The Ancient One draws Strange a birthday card. Awww.
He soon meets The Ancient One and learns of the existence of other-dimensional energies that can be wielded by what are by all accounts “spells” and generally the existence of other universes in the multi-verse. Strange joins and becomes a quick study, impressing other members of the order, eventually using the “Eye of Agamato”, which is a forbidden artefact, and finds out the Ancient One uses the power of Dormammu to prolong her life, the same power the fallen mage Kaecilius is being hunted down for using. Before long Strange ends up in a crazy battle with Kaecilius and his men that includes a sentient cape, portals to other parts of Earth, an astral plane battle while Christine tries to revive Strange’s actual body, and eventually the “Mirror dimension”, where Strange and fellow mage Mordo end up encountering some pretty crazy world-bending stuff. They’re saved by The Ancient One, but at the cost of her life.
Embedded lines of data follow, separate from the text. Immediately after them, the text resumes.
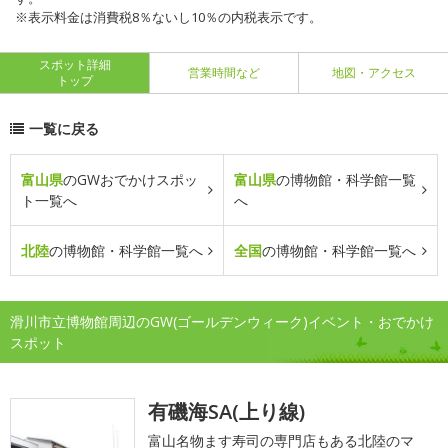
※表示料金は消費税8％ないし10％の内税表示です。
スポット詳細
営業時間など
地図・アクセス
トップ
一覧に戻る
富山県
のGWおでかけスポッ
富山県
の博物館・科学館一覧
ト一覧へ
へ
北陸
の博物館・科学館一覧へ
全国
の博物館・科学館一覧へ
滑川市立博物館周辺のGW(ゴールデンウィーク)イベント・おでかけ
スポット
有磯海SA(上り線)
富山名物ます寿司の専門店もある北陸のマ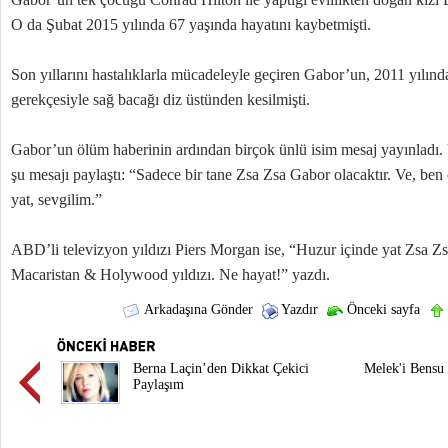
O da Şubat 2015 yılında 67 yaşında hayatını kaybetmişti.
Son yıllarını hastalıklarla mücadeleyle geçiren Gabor’un, 2011 yılınd
gerekçesiyle sağ bacağı diz üstünden kesilmişti.
Gabor’un ölüm haberinin ardından birçok ünlü isim mesaj yayınladı.
şu mesajı paylaştı: “Sadece bir tane Zsa Zsa Gabor olacaktır. Ve, be
yat, sevgilim.”
ABD’li televizyon yıldızı Piers Morgan ise, “Huzur içinde yat Zsa Zs
Macaristan & Holywood yıldızı. Ne hayat!” yazdı.
Arkadaşına Gönder
Yazdır
Önceki sayfa
Berna Laçin’den Dikkat Çekici
Melek'i Bensu
Paylaşım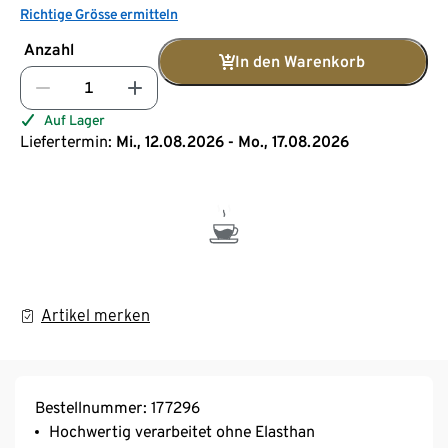
Richtige Grösse ermitteln
Anzahl
In den Warenkorb
Auf Lager
Liefertermin:
Mi., 12.08.2026 - Mo., 17.08.2026
Artikel merken
Bestellnummer: 177296
Hochwertig verarbeitet ohne Elasthan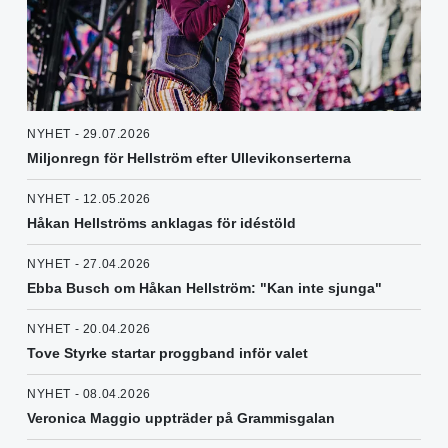
NYHET - 29.07.2026
Miljonregn för Hellström efter Ullevikonserterna
NYHET - 12.05.2026
Håkan Hellströms anklagas för idéstöld
NYHET - 27.04.2026
Ebba Busch om Håkan Hellström: "Kan inte sjunga"
NYHET - 20.04.2026
Tove Styrke startar proggband inför valet
NYHET - 08.04.2026
Veronica Maggio uppträder på Grammisgalan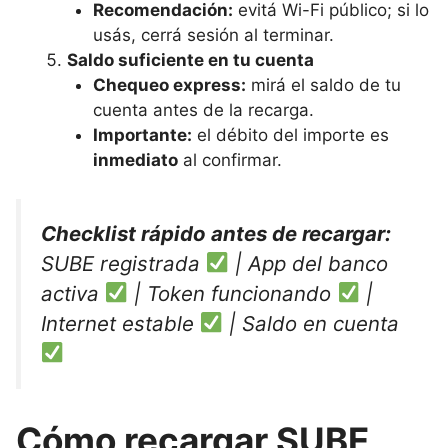
Recomendación:
evitá Wi-Fi público; si lo
usás, cerrá sesión al terminar.
Saldo suficiente en tu cuenta
Chequeo express:
mirá el saldo de tu
cuenta antes de la recarga.
Importante:
el débito del importe es
inmediato
al confirmar.
Checklist rápido antes de recargar:
SUBE registrada
| App del banco
activa
| Token funcionando
|
Internet estable
| Saldo en cuenta
Cómo recargar SUBE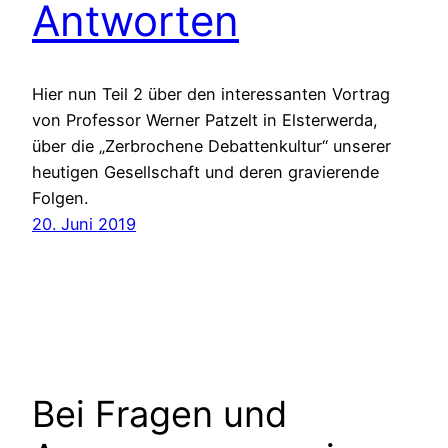
Antworten
Hier nun Teil 2 über den interessanten Vortrag
von Professor Werner Patzelt in Elsterwerda,
über die „Zerbrochene Debattenkultur“ unserer
heutigen Gesellschaft und deren gravierende
Folgen.
20. Juni 2019
Bei Fragen und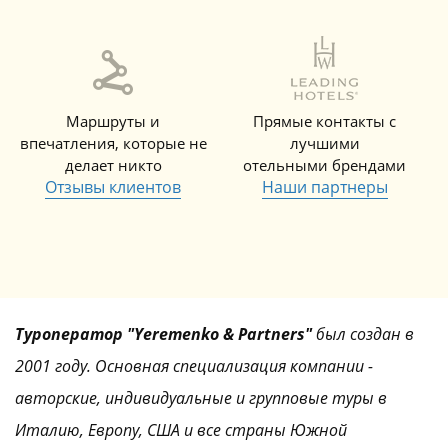
Маршруты и
Прямые контакты с
впечатления, которые не
лучшими
делает никто
отельными брендами
Отзывы клиентов
Наши партнеры
Туроператор "Yeremenko & Partners"
был создан в
2001 году. Основная специализация компании -
авторские, индивидуальные и групповые туры в
Италию, Европу, США и все страны Южной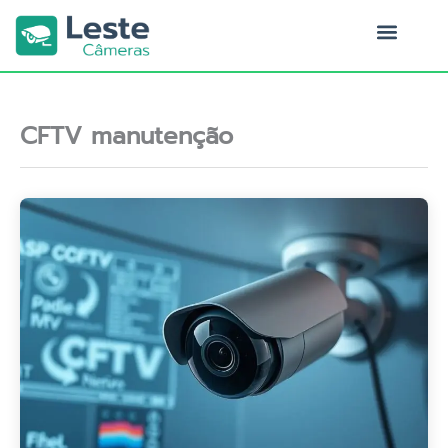
Ir
para
o
Quem Somos
conteúdo
CFTV manutenção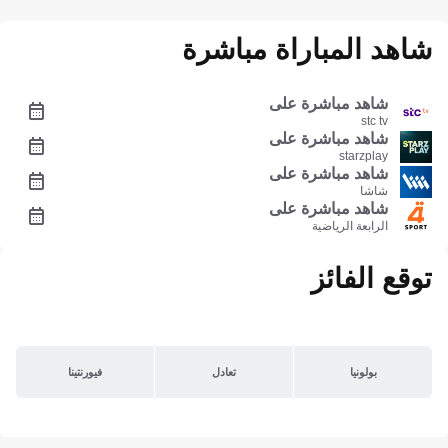
شاهد المباراة مباشرة
شاهد مباشرة على
stc tv
شاهد مباشرة على
starzplay
شاهد مباشرة على
شاشا
شاهد مباشرة على
الرابعة الرياضية
توقع الفائز
بولونيا
تعادل
فيورنتينا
Strange, Mordo and Wong eventually team up and fight Kaecilius in Hong Kong in a battle that takes place while time is rewinding around them in another great spectacle. Despite their best efforts Dormammu arrives and begins to devour the Earth, but Strange uses a time loop to trap himself and the other-dimensional being until he agrees to leave this dimension alone, and to take his devoted “followers” with him. With the world safe Doctor Strange settles into the New York building of the sect and even talks to Thor in a mid-credits scene. In a post credits scene we see Mordo has become disillusioned with the order after hearing of the Ancient One’s use of forbidden magic, so he begins to take matters into his own hands and steals the magic that was keeping the disabled man able again… what a complete bastard.
Did he seriously not look in a mirror at his new eyes and go “Hmm… Maybe Dormammu is evil after all…”
Honestly, not a lot. It does suffer from what a lot of origin films suffer from and that’s a villain that isn’t as well developed. We get that Kaecilius wants eternal life via Dormammu’s timeless dimension and … that’s about it. He does his job and I always have time for Mads Mikkelsen, but it does have to be said that in having to establish Strange, the sorcerers and the concept of magic and other dimensions in the same film, the villain got the short straw. Same goes for Rachel McAdams as Christine Palmer, who never gets out of “female love interest” as her character’s reason for being in the film…
It’s Doctor Strange! He may or may not be here to bargain.
Doctor Strange nails the mix of magic and trippy visuals that made the comics (and indeed animated 90s versions of the character I loved) so appealing, while also neatly tying it in to the MCU as a whole surprisingly well. Some stunning visual effects and well-choreographed fight scenes add to the fun, and the cast is all served well, though Mads Mikkelsen’s villain is somewhat undercooked. Overall a really strong entry to the MCU’s overall whole.